Singleton Design Pattern

Singleton Design Pattern

With this post a brand-new series about Software Design Patterns starts. You will learn everything about the most used Design Patterns. The first is probably the most known. It is the Singleton Design Pattern. It is one of the twenty-three well-known - and industry standard - Gang of Four Design Pattern Collection.

All the examples, source code and unit tests are in this GitHub repository.

What's the purpose of the Singleton Design Pattern?

In software development we often instantiate a class many times. This could be problematic. As a result you have to deal with many instances of the very same class. This introduces complexity and increases memory usage of the application.

The Singleton Design Pattern solves this specific issue. It ensures that only one instance of this class exists. Beyond that it standardizes and eases the access to that instance. To access the instance a Singleton provides per design a static `GetInstance()` method. To prevent any instantiating via the new keyword you have to hide the constructor.

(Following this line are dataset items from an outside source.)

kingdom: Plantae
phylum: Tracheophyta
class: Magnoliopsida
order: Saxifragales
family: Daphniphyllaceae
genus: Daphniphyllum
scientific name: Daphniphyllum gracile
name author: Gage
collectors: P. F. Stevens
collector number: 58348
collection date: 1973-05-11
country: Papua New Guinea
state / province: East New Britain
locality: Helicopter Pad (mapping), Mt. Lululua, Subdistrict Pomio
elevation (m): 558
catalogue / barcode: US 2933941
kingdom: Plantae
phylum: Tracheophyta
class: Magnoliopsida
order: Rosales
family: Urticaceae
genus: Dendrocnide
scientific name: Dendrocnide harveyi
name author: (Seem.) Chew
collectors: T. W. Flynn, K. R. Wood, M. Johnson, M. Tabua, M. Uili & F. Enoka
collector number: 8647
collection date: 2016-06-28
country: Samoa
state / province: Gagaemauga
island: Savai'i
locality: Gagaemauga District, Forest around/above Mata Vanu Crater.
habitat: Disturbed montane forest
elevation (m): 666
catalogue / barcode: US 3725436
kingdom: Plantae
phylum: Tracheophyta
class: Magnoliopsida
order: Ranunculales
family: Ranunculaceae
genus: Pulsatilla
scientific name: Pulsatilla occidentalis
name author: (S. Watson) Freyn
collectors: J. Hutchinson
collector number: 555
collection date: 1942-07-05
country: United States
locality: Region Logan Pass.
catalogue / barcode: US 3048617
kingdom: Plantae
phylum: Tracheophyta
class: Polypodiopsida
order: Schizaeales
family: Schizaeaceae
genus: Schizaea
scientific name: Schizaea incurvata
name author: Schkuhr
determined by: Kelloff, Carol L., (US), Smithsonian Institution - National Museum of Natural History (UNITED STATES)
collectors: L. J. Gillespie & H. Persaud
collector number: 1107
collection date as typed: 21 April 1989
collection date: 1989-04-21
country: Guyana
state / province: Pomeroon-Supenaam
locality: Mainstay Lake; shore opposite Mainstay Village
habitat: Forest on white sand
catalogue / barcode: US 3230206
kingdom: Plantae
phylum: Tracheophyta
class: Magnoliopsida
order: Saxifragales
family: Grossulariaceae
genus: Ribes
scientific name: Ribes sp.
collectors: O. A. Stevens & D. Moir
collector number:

How does the Singleton Design Pattern looks like?

In the picture below you find the Unified Modeling Language (UML) diagram.

Singleton Definition

The very basic implementation doesn't care about thread-safety. It's called BasicSingleton within the GitHub Repository.

public class BasicSingleton
{
    public string Name => "Singleton";
    private static BasicSingleton instance;
    
    private BasicSingleton(){ }

    public static BasicSingleton GetInstance()
    {
        if(instance == default(BasicSingleton)){
                instance = new BasicSingleton();
        }

        return instance;
    }
}

How about Thread-Safety?

This implementation could lead to problems when many threads calls the GetInstance() simultaneously. For example the second thread enters the if condition while the first isn't finished yet. Thus, a second instance will be created. This behavior violates the Singleton Design Pattern definition. The ThreadSafeSingleton prevents those race conditions with locking the access to a thread at a time. This guarantees that only one instance will ever be created. Keep in mind that every time we access the Singleton we perform a lock which uses a bit more resources.

public class ThreadSafeSingleton
{
    public string Name => "Singleton";
    private static ThreadSafeSingleton instance;
    private static readonly object singletonlock = new object();  
    
    private ThreadSafeSingleton(){ }

    public static ThreadSafeSingleton GetInstance()
    {
        lock (singletonlock)  
        {  
            if(instance == default(ThreadSafeSingleton))
            {
                instance = new ThreadSafeSingleton();
            }

            return instance;
        }          
    }
}

That’s it. Happy coding as always :).